Thursday, December 11, 2008

Buses

I have never been on a bus in New Zealand and am never likely to. Judging by my recent observations I am not alone.

Since my move to the country my journey to the fields has increased in distance and consequently, depending upon the time of day, there has been a variable increase in duration. I can get home against the flow of traffic using the motorway in under twenty minutes. If I chose to come to work at peak rush hour and eschew the 'shortcuts' of the byways through several new housing estates I can fester on the motorway for about three quarters of an hour. Sometimes it amuses me to do this. I mean what's the hurry? With modern fuel injection systems your plugs don't oil up. Sitting in a very comfortable air conditioned car with Hauraki on the Harman Kardon for a while isn't all bad. So over the last couple of days I have voluntarily sat in Auckland's traffic jam from the North Shore into town.

You crawl along at somewhere between five and twenty kilometres an hour and repeatedly wonder who would build a 'motorway' that has only two lanes. No, hang on it's three. Oops it's back to two again. You don't build motorways like this. They have four lanes - minimum. Six are good. Then you look left and there are the two more lanes you need. Empty. Very, very empty.

It's the sodding busway. Why did we let the pratts build this white elephant. In the six kilometres that I was stuck on the ersatz motorway this morning I saw three buses; two going south into town and one travelling in the opposite direction. First bus South had two passengers on it and the second nine. The bus leaving town contained the driver and no one else. So we have two lanes of tarmac stretching, what, ten kilometres that have carried eleven people in half an hour.
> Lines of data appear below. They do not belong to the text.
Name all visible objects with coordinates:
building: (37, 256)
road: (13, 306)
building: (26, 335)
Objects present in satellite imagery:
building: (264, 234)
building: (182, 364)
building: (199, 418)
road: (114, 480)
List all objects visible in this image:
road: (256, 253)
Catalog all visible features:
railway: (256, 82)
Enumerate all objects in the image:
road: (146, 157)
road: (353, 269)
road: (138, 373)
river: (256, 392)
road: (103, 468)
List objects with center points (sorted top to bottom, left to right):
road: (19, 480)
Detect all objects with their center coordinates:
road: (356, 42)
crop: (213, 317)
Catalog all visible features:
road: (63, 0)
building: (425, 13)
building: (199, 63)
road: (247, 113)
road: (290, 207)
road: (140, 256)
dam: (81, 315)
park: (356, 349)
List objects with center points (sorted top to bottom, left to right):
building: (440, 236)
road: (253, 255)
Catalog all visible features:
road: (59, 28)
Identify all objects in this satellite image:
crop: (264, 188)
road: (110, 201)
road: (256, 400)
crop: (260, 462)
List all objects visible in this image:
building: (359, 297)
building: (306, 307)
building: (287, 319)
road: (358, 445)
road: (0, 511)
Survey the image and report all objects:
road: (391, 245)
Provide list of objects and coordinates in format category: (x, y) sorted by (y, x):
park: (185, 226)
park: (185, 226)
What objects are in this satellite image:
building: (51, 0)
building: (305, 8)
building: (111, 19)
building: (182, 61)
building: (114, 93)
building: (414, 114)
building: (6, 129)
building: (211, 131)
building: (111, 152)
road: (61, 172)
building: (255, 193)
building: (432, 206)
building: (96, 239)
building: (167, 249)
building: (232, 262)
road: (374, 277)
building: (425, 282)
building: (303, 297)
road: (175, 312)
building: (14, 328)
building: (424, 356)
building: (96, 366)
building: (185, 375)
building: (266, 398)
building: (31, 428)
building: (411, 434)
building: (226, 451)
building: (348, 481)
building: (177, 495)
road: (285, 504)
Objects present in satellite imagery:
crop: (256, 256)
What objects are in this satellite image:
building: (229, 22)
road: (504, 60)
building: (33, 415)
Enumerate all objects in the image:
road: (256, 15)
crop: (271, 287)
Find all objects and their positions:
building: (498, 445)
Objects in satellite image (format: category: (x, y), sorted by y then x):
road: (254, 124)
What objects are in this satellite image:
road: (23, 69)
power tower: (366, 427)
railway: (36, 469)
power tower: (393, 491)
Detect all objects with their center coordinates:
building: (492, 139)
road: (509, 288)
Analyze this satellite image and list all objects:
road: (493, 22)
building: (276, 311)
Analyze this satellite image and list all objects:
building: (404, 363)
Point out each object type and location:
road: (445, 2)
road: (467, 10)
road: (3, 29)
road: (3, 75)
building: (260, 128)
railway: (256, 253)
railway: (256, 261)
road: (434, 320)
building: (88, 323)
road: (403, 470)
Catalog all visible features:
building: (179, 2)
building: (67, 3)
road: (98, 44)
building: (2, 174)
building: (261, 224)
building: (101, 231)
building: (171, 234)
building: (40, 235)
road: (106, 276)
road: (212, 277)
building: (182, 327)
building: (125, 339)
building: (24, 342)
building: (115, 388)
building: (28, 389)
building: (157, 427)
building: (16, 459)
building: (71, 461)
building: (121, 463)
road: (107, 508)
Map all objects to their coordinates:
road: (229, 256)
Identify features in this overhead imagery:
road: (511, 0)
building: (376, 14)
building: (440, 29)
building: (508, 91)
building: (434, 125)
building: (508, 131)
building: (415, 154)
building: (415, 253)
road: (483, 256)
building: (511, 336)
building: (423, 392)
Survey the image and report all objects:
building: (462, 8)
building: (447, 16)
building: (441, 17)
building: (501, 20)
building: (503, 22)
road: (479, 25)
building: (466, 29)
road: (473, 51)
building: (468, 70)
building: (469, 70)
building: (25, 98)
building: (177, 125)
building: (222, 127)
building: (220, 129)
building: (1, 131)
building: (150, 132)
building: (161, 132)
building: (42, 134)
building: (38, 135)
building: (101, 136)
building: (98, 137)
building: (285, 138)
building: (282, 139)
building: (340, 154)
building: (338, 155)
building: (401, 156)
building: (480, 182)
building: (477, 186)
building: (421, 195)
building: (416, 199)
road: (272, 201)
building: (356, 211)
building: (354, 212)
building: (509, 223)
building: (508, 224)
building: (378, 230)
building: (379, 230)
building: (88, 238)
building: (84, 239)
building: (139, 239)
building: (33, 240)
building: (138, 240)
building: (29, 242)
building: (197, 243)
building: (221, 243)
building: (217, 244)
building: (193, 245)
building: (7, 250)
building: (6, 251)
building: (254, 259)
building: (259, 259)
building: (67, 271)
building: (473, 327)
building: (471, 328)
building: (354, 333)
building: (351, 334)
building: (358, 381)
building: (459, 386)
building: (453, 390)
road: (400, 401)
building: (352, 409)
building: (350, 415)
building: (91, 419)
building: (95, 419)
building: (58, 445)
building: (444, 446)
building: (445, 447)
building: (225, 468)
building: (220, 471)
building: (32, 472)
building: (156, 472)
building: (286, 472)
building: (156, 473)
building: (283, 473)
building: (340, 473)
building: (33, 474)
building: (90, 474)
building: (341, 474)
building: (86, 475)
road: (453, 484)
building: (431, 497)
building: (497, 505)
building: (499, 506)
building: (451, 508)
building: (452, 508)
And those eleven paying punters needed three paid drivers and spent the trip looking at a traffic jam that could be alleviated by allowing the cars to spill over onto their private piece of real eastate. East Ham.

What the nutters who put this nonsense together really wanted of course was a train. We love trains here - we'll even pay twice what they are worth to buy a trainset. The places where people get on and off the buses (or not as it would appear) are called 'Stations'. Sunnynook Station even has signs to 'Platform 1'. Choo bleeding choo. Pathetic. I bet you can buy a platform ticket and they have a speak your weight machine. A copy of the Evening Standard available at W H Smith.

This is bollocks. If you are going to do public transport do it properly. Throw the General Motors bailout cash at it and if you want a train network build a proper one. Don't build a road and then put a bus an hour on it carrying three people.

In the meantime get the bloody buses off the Northern Busway and transform the tarmac into the Northern Motorway Extension. One lane to be reserved for cars over four litres.